What you have to do: The expected output is exactly the lines below, starting at the line with "Automateとは違うんや…。" and ending at the line with "どんなことができるのかをきちんと伝えることからスター", both included; no other line belongs in it.

Supplied material:
_ _ _ _ _ _ _
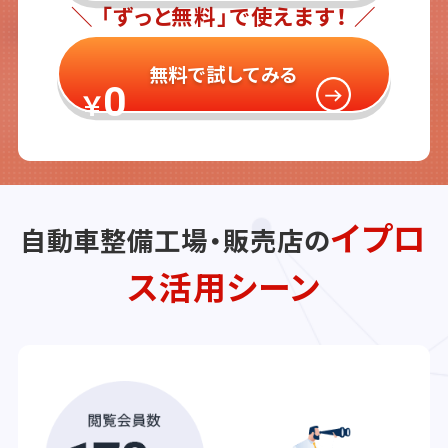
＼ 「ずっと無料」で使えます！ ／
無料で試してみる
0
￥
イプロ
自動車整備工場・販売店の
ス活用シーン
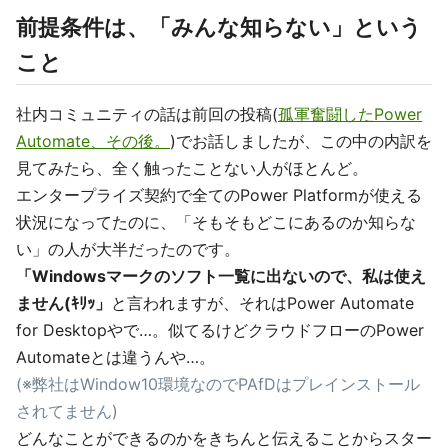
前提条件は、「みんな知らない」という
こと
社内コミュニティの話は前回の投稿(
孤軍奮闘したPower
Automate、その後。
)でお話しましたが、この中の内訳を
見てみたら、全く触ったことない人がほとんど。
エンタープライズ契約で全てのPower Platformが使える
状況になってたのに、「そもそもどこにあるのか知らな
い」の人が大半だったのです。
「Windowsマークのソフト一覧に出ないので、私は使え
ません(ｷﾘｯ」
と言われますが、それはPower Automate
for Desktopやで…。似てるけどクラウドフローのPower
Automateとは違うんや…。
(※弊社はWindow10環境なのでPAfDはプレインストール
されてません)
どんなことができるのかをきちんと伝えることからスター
_ _ _ _ _ _ _
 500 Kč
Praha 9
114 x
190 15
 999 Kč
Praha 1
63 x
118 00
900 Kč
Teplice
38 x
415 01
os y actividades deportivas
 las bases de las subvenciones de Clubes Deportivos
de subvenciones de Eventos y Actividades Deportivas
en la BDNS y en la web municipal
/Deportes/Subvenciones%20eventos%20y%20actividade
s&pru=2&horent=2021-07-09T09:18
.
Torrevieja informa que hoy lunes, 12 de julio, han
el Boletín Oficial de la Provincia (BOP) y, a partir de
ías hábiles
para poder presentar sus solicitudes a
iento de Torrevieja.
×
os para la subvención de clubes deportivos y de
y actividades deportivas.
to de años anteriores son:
_ _ _ _ _ _ _
Exercise output:
Automateとは違うんや…。
(※弊社はWindow10環境なのでPAfDはプレインストール
されてません)
どんなことができるのかをきちんと伝えることからスター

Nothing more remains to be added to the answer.